Das Land, wo Tom Sawyer und Huckleberry Finn leben. Also nicht das geographische Land, sondern die Seelenlandschaft aus der Beschreibung von Mark Twain. Diese liegt – in neuer Übersetzung – seit einiger Zeit auf meinem Schreibtisch und wartet nach über 50 Jahren auf eine zweite Lesereise.

Gestalt und Verwandlung ist das zentrale Urphänomen der psychologischen Morphologie: in wen oder was würden sie sich gerne für einen Tag verwandeln?

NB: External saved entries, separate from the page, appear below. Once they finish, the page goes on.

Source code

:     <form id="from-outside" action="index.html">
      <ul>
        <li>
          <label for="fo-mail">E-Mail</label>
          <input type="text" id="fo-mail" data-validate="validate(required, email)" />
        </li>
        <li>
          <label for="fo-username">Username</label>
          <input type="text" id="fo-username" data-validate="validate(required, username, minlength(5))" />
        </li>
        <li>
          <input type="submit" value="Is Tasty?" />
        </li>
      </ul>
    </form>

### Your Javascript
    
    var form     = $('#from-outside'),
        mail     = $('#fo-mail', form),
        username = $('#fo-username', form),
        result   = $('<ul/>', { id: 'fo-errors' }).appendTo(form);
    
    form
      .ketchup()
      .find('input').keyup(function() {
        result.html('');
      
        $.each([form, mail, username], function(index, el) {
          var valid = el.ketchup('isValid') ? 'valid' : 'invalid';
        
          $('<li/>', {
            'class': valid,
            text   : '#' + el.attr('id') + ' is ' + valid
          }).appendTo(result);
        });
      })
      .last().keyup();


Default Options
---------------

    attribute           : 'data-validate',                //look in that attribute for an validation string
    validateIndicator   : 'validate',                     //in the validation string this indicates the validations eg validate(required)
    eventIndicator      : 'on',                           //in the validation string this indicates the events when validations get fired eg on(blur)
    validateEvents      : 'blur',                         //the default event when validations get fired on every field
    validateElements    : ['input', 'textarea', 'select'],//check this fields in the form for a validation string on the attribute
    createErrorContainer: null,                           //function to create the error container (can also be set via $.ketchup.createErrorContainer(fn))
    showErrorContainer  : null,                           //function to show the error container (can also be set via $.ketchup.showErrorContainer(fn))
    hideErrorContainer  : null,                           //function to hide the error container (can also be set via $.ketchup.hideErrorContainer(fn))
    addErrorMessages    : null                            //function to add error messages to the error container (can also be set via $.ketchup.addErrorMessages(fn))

Gerne würde ich mich in Heinz Flohe verwandeln und zwar am 29. April 1978. An diesem Tag führte er den 1. FC Köln durch einen 5:0-Auswärtssieg beim FC St. Pauli zur Deutschen Meisterschaft. Als Fans sind wir damals fast verrückt geworden, weil der punktgleiche Dauerrivale Borussia Mönchengladbach zur selben Zeit gegen Borussia Dortmund ein Tor nach dem anderen schoss. Da entstand ein verdächtig hohes Ergebnis (12:0), das es in der Bundesligageschichte weder vorher noch nachher jemals gegeben hat, und wir am Radio konnten überhaupt nichts dagegen tun. Zwischendurch schien alles schon verloren, aber Heinz Flohe behielt die Nerven: Schoss beherzt das Führungstor, riss seine Mitspieler zu vier weiteren Toren mit und konnte schließlich die Meisterschaftsschale in die Höhe recken – mit nur drei Toren Vorsprung!

Herr Dr. Domke wir bedanken uns für Ihre Antworten.